One of the big reasons often given for why women should go through recruitment is to find a “home away from home.” Unfortunately, that isn’t always the case. For most of us who are happy with our sorority, that happiness might not be at 100 percent all the time. Sometimes we’re irritated with our chapter, nationals, even Greek life as a whole. Sometimes we’re having problems with friends or dues. As someone who has had a love-hate relationship with sororities, here are ways to handle when you feel out of place in your sorority, from the small issues to the big ones.
The simplest way to feel more at home in your sorority is to spend more time around it. I was so excited to join my chapter that I went to almost everything in the months after bid day, from potluck dinners in the house to frat philanthropy events; I even won Sister of the Week in my first semester for getting so involved at Lambda Chi’s field day (word of advice, however: if someone is looking for volunteers for a watermelon-eating contest, do. not. volunteer.)
It’s how I met sisters outside of my pledge class and got closer with ones in it. Even if you don’t have lots of spare time, go to things you can; you’ll probably end up with a different group of sisters each time. Last month our Panhel held a yoga/spa night, and I went a) for the free food and b) to be supportive to one of our sisters, who is in charge of programming for Panhel.
I was planning just to pop in, but stayed and had a really good time, despite the fact that most of the girls there weren’t ones I regularly hang out with. But it was a great time just to talk and relax (and made for a great midterm study break), and it reminded me why I went Greek–community.
Chances are you don’t know everyone in chapter, at least not that well. You might barely know some girls in your PC. Reach out to the ones you have a casual friendship with or get along with. It doesn’t have to be awkward or some big plan, just a simple “hey want to catch up and grab coffee” can work.
Even though we talk about how we are all sisters, in groups of over a hundred, there are always going to be differing personalities and interests, so there isn’t necessarily one “place” in a chapter.
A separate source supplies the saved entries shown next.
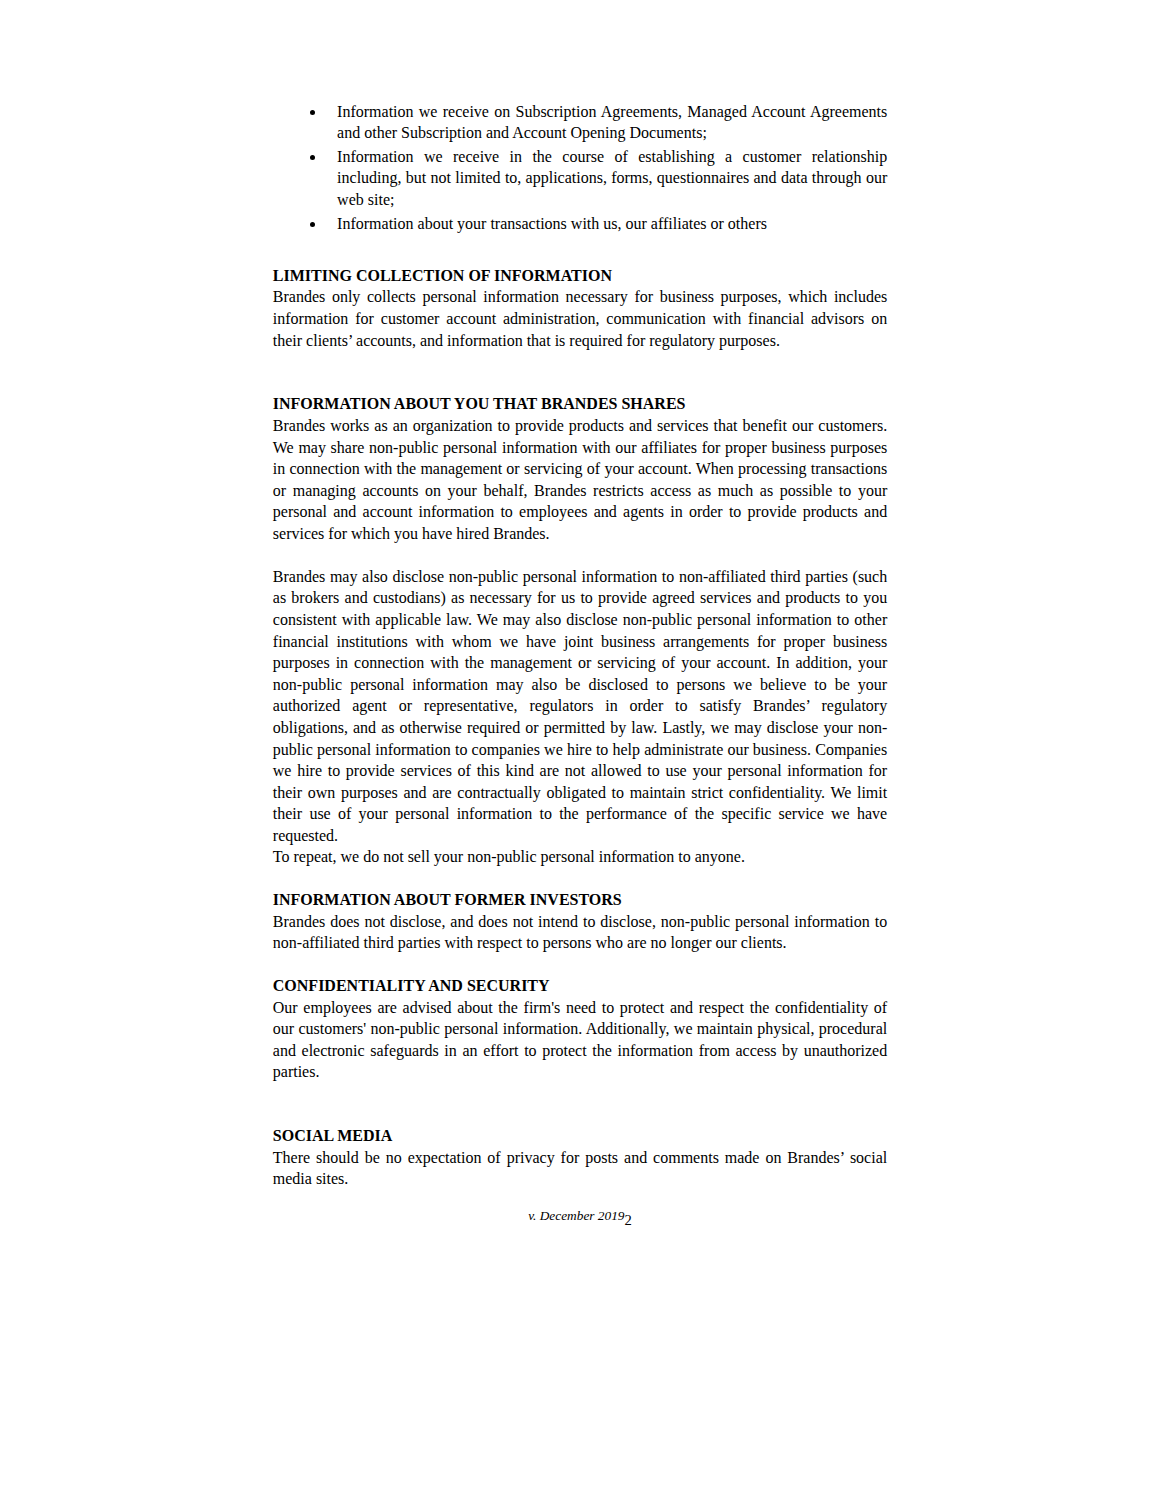Information we receive on Subscription Agreements, Managed Account Agreements and other Subscription and Account Opening Documents;
Information we receive in the course of establishing a customer relationship including, but not limited to, applications, forms, questionnaires and data through our web site;
Information about your transactions with us, our affiliates or others
Limiting Collection of Information
Brandes only collects personal information necessary for business purposes, which includes information for customer account administration, communication with financial advisors on their clients’ accounts, and information that is required for regulatory purposes.
Information About You That Brandes Shares
Brandes works as an organization to provide products and services that benefit our customers. We may share non-public personal information with our affiliates for proper business purposes in connection with the management or servicing of your account. When processing transactions or managing accounts on your behalf, Brandes restricts access as much as possible to your personal and account information to employees and agents in order to provide products and services for which you have hired Brandes.
Brandes may also disclose non-public personal information to non-affiliated third parties (such as brokers and custodians) as necessary for us to provide agreed services and products to you consistent with applicable law. We may also disclose non-public personal information to other financial institutions with whom we have joint business arrangements for proper business purposes in connection with the management or servicing of your account. In addition, your non-public personal information may also be disclosed to persons we believe to be your authorized agent or representative, regulators in order to satisfy Brandes’ regulatory obligations, and as otherwise required or permitted by law. Lastly, we may disclose your non-public personal information to companies we hire to help administrate our business. Companies we hire to provide services of this kind are not allowed to use your personal information for their own purposes and are contractually obligated to maintain strict confidentiality. We limit their use of your personal information to the performance of the specific service we have requested.
To repeat, we do not sell your non-public personal information to anyone.
Information About Former Investors
Brandes does not disclose, and does not intend to disclose, non-public personal information to non-affiliated third parties with respect to persons who are no longer our clients.
Confidentiality and Security
Our employees are advised about the firm's need to protect and respect the confidentiality of our customers' non-public personal information. Additionally, we maintain physical, procedural and electronic safeguards in an effort to protect the information from access by unauthorized parties.
Social Media
There should be no expectation of privacy for posts and comments made on Brandes’ social media sites.
v. December 20192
Getting to know a different group of girls is an opportunity to find your place in the chapter. Those casual friends can develop into lifelong ones; you just have to take that first step.
Talk to sisters you’re close to, like your big or PC mom. Share your concerns and your feelings. I’ve done that with multiple sisters when I’ve been struggling with feeling like I belong. Even if they don’t have advice, a listening ear is still really nice to have.
Also, it might be a good jumping off point for the ideas I mentioned above. When I first shared with one of my friends about feeling out of place, she didn’t just encourage me to spend more time with sisters, she invited me to events, outings, etc. We preach Greek life as a great way to make connections for post-grad work. Your sisters can also be a great way to make connections within the chapter.
Most, if not all, sororities require their members to be in other activities. I personally am in far more than my required two at any given time because there are many things I enjoy or am passionate about.
Go out and find those things. Even if your sorority is truly your home, your anchor on campus, there is no reason it has to be the only thing or even the biggest thing you do. My best friend isn’t Greek, and she’s certainly not the only one of my friends who isn’t; in fact, I probably regularly talk to more non-Greeks than Greeks.
The point is that we have lives and interests and friends outside of Greek life. If you aren’t feeling like your chapter is the best thing you have going or may not be the best fit for you, strengthen your other friendships. Join a student publication, go to more meetings of clubs, try out for a rec sports team, etc. I believe this is good to do even if your sorority is your home. There’s nothing wrong with having multiple places you feel at home.
Disaffiliation is not something I would take lightly, but it is an option. Maybe you joined and realized Greek life truly isn’t for you and you aren’t getting anything out of it, or maybe you feel extremely out of place because your sisters are cliquey or rude to you, though I hope that isn’t the case.
If you think that staying isn’t right for you, be confident in that decision. As cliche as it is, if they’re actually good friends, your friends won’t cut you off for leaving.
There have been times I’ve felt so frustrated with the entire system or felt so out of place that I considered leaving. The sisters I talked to encouraged me to stay and talked through my problems with me, but they also promised to support me and stand by me whatever choice I made. Obviously, I didn’t disaffiliate, but I am still friends with some girls who have for whatever reason. It’s okay. You just have to make the choice that’s best for you.Hopefully, you are never in a place like that and that my earlier advice is sufficient. Even if it’s not perfect, your chapter can still be a valuable resource and a home for you.